Her exam worsened and was significant for bilateral fixed and dilated pupils. Stat head CT showed a 9 mm midline shift of the left hemisphere (Figure 3). She was taken for emergency, decompressive left hemicraniectomy and intracerebral pressure monitor placement. Imaging from postpartum day 4, postoperative day 1 was significant for a devastating left hemispheric infarct.

On postpartum day 5, Neurology counseled the family on the patient’s unlikely recovery. Her code status was changed to do not resuscitate (DNR) and into postpartum day 6, she had several episodes of ICP crisis (>22–24 mmHg). As her status worsened, her labs demonstrated marked metabolic abnormalities including hypernatremia, acidosis, and hyperglycemia. The neonatal intensive care unit (NICU) coordinated a visit with her newborn as she was transitioned to comfort care. The following day the decision was made to withdraw care. On postpartum day 7, a path of honor was held, and the patient died. She saved the lives of 3 individuals via organ donation.

Available evidence suggests that pregnancy increases the risk of stroke by 34% in patients with Moyamoya disease [1],[2]. This has been attributed to physiologic changes of pregnancy including vasodilation, activation of the renin-angiotensin system, hypercoagulability, and normal labor along with the increased risk of hypertensive disorders [4]. The major factor influencing outcomes in pregnancy is whether the diagnosis of Moyamoya disease was made prior to conception or in the antepartum period.

When Moyamoya diagnosis is made prior to pregnancy, it allows for medical and/or surgical optimization. If advanced stage, limited literature suggests that patients should undergo cerebral revascularization prior to conception [5]. During pregnancy, these patients should be managed by a multidisciplinary team with care taken to optimize blood pressure control and maintain adequate hydration. Delivery and the immediate postpartum period are associated with most dramatic fluid shifts and blood pressure fluctuations. Thus meticulous delivery planning is essential [6]. In case reports of patients who were diagnosed with Moyamoya disease prior to pregnancy, the cesarean section rate is reported at 76.3%, and good maternal outcomes without significant stroke morbidity and mortality is reported at over 90% [6].

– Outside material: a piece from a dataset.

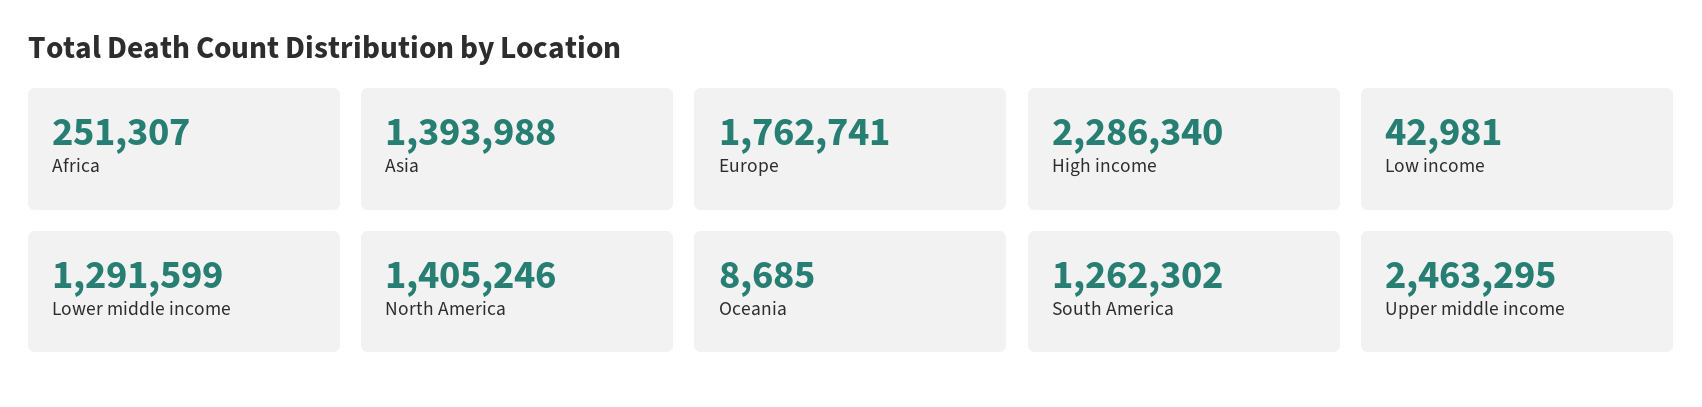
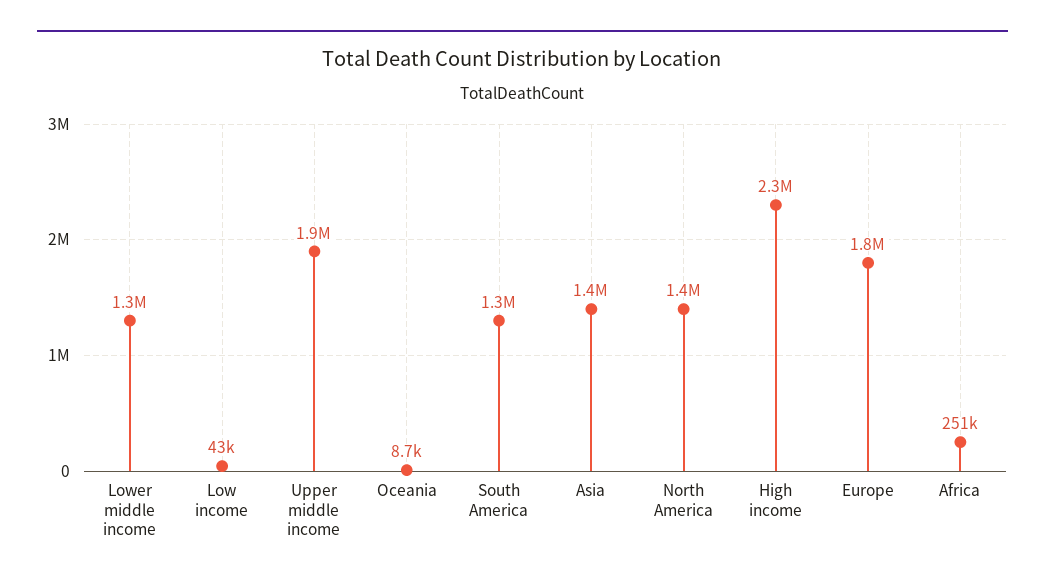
Upper middle income: 2463295 -> 1900000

The prognosis is very different for patients who are diagnosed with Moyamoya in the antepartum period. According to a meta-review of 54 articles published on Moyamoya disease diagnosed in pregnancy, the mean gestational age of diagnosis is in the 28th week. Up to 70% of these diagnoses are made following hemorrhagic stroke. In this group, maternal mortality is 13.6% and risk of fetal demise is 23.5%. Most neurosurgical experts recommend delaying surgical revascularization until after delivery [6].

Pregnancy significantly increases the risk of stroke in patients with Moyamoya disease. Two key components in managing these patients are multidisciplinary care and maintaining hemodynamic stability. This case highlights the significant risk associated with uncontrolled Moyamoya disease during pregnancy, suggesting that timely diagnosis and intervention are critical for reducing maternal and fetal risks. The outcomes of this case may even suggest that untreated Moyamoya disease is a contraindication to pregnancy.